The birth story is framed by two visions in which an angel of the Lord appeared to Joseph to give him instruction about what his role was to be in God’s plan to bring his Son into the world. The first dream informed Joseph that Mary’s pregnancy was a supernatural work of the Holy Spirit and that he should not divorce her (1:18-25). Instead, he was to name the child Jesus as a sign that Jesus “will save his people from their sins.” (1:21) In the birth story of Jesus, while Luke emphasizes Mary’s story, Matthew emphasizes the righteousness of Joseph. Joseph chooses to obey what God tells him in a dream rather than cling to his honor which would have allowed him to divorce Mary. Joseph provides the example of what our devotion to Jesus should look like as he chooses obedience over cultural norms and the honor of his peers.

Matthew points out that Jesus is the “fulfillment” of the Immanuel prophecy of Isaiah 7-9 (1:22-23). Just as Isaiah’s children were a sign to the nation 700 years before that God was present with them to bring blessing and deliverance to those who trusted and acted on God’s promises in the Assyrian crisis, so Jesus was a sign that God was acting decisively in the world again. Isaiah had predicted that a greater Immanuel was coming who would bring God’s rule, rest, and peace to the entire world. (Isaiah 9:6-7) This greater Immanuel would bring God’s presence into the world in an even more concrete way. God himself would take on a human body and come into the world through a miraculous virgin birth. God himself was coming to free all people, not just from tyrants like Assyria and Rome, but from the dark spiritual forces behind them, from sin, death, and all its consequences. Like in Israel of old, our response to the sign child Jesus determines whether we receive the Immanuel of blessing or the Maher-Shalal-Hash-Baz (Isaiah 8) of judgment. Joseph models the proper response as he obeys completely.

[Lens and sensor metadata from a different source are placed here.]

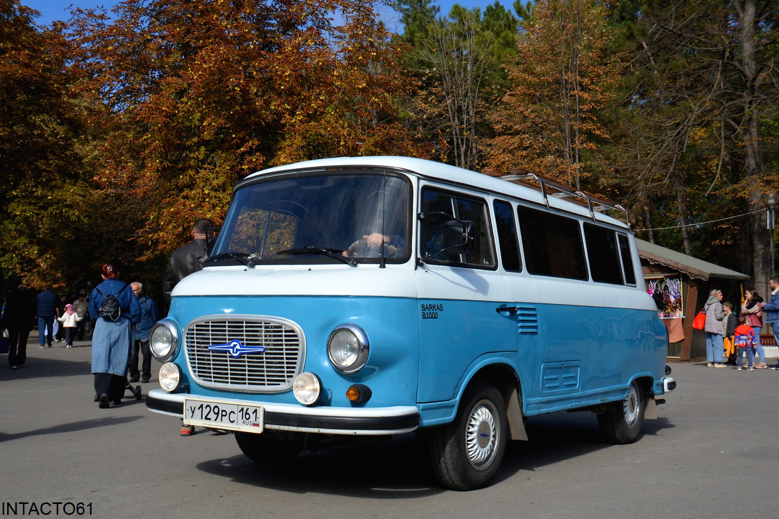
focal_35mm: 39
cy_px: 260
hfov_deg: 49.5
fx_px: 844
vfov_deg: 34.2
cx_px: 390
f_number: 7.1
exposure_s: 1/1600
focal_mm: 26
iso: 400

In the next section (2:1-12) Matthew records the visit and worship of the Gentile Magi from Persia. The story of the Magi is another of the indications that Matthew is concerned for the mission to the Gentiles. It would have reminded Jewish readers of the many prophecies that, in God’s kingdom, people from all over the world would come and worship God and his king. This is the context of the prophecy in Micah 5:2 that the Jewish priests use to confirm that Messiah will be born in Bethlehem of Judea. This same prophecy (Micah 4:1-5) predicts that people from all nations will come to God’s king and worship. The Magi would be the first in a long line of Gentiles who would worship Jesus.

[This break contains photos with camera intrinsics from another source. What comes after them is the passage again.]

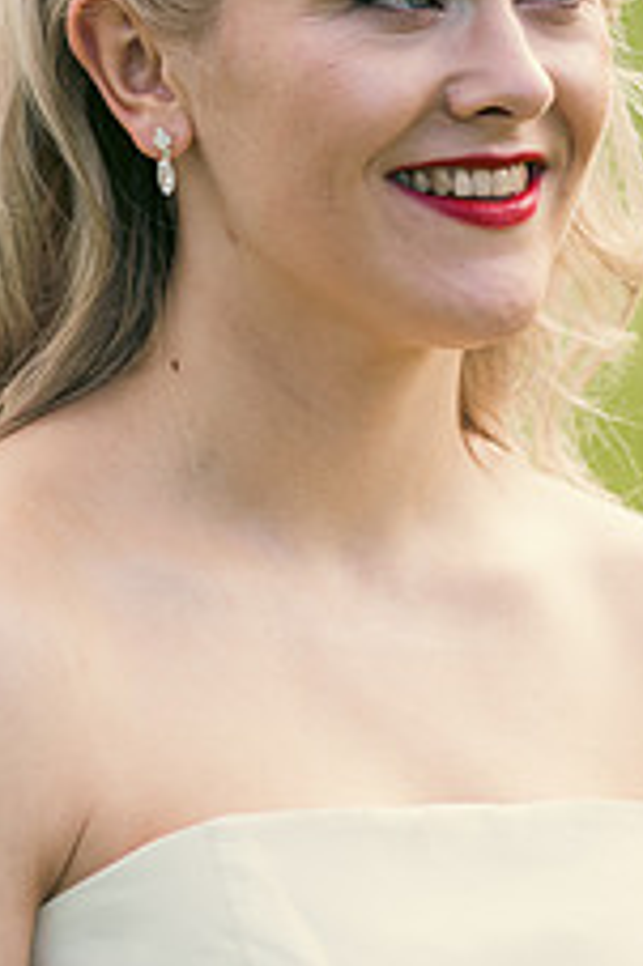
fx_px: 10652
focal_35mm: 397
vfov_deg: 5.2
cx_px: 285
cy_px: 404
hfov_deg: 3.5
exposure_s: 1/320
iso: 125
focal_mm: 200
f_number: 3.5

The worship of the Magi is a model for how we are to worship King Jesus. As they brought gold so should we worship by using our possessions and resources to serve Jesus’ mission and Jesus’ people. As they brought frankincense, the incense that went up to God in the temple symbolizing the prayers of the people, so we should privately and publicly lift up our prayers and praise to the throne room of God because we know he hears them. As they brought myrrh, burial perfume, so we should remember the cross of Jesus and what it accomplished and take up our own cross and follow him.